Does small angle mean small angular velocity?

[Happiness]

Why is the term $(\sin\theta\,\dot{\theta})^2$ fourth order in the small $\theta$, as claimed by the sentence below (5.108)?

By small-angle approximation, $(\sin\theta\,\dot{\theta})^2\approx\theta^2\,\dot{\theta}^2$.

For this to be fourth order, it seems like we must have $\theta=\dot{\theta}$. Why is this true? What are the conditions for this to be true?

 

[wrobel]

For this to be fourth order, it seems like we must have θ=˙θ\theta=\dot{\theta}. Why is this true?

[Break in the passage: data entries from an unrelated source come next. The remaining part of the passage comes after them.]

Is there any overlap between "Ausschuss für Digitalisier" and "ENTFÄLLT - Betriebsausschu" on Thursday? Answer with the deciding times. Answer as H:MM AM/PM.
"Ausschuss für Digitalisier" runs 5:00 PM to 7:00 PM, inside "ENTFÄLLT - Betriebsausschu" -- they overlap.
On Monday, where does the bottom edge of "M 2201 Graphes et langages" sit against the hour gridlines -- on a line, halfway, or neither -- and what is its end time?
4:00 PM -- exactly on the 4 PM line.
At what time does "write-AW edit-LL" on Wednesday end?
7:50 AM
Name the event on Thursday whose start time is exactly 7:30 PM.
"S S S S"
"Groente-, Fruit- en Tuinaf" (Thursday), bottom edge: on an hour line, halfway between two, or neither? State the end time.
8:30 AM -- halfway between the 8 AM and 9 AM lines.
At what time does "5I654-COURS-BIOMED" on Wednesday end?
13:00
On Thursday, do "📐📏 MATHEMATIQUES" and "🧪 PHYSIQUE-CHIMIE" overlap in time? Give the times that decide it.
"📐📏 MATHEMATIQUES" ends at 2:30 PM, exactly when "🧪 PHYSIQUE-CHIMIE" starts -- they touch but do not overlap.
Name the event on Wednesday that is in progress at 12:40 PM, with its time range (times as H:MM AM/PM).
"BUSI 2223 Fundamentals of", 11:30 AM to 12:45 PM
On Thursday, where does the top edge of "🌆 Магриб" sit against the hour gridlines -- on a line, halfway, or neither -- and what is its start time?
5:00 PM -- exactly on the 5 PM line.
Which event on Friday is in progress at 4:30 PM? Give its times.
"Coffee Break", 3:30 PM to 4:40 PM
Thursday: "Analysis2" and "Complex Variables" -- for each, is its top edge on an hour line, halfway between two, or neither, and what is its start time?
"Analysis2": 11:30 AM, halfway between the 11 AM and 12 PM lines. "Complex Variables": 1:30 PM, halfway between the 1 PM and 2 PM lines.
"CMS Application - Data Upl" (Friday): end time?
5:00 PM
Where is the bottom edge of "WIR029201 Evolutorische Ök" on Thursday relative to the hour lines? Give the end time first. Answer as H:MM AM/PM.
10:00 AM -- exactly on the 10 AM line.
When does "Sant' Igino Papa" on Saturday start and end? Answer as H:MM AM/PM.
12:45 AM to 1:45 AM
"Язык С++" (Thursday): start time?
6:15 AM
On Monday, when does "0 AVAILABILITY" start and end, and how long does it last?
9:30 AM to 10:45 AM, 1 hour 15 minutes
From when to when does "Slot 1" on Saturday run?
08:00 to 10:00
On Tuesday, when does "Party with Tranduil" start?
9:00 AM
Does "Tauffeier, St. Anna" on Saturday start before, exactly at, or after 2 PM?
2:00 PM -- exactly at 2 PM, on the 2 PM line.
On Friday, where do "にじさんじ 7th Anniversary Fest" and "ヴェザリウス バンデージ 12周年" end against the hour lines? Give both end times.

why quantities of different dimension must be equal? They must not. David Morin wrote a good book but definitely not for high school

 

[Happiness]

why quantities of different dimension must be equal? They must not. David Morin wrote a good book but definitely not for high school

So is he right or wrong?

 

[wrobel]

So is he right or wrong?

My advice is that you should first think about your own understanding whether it is right or wrong.

 

[Happiness]

My advice is that you should first think about your own understanding whether it is right or wrong.

My understanding is that $(\sin\theta\,\dot{\theta})^2$ is second order in $\theta$. But that would mean that it cannot be ignored, since (5.109) contains second-order terms.

 

[wrobel]

The degree of the term $\theta^2\dot \theta^2$ is equal to 2+2=4. It is a degree of polynomial $P(\theta,\dot \theta)= \theta^2\dot \theta^2$. Both quantities $\theta,\dot \theta$ are assumed to be small. The approximation of the Lagrangian up to the second order terms corresponds to linearization of the Lagrange equations in the vicinity of equilibrium

 

[mfb]

Here it is important that θ is small, but the timescale is not. $\dot \theta$ is "something with θ divided by time", which is small of θ is small.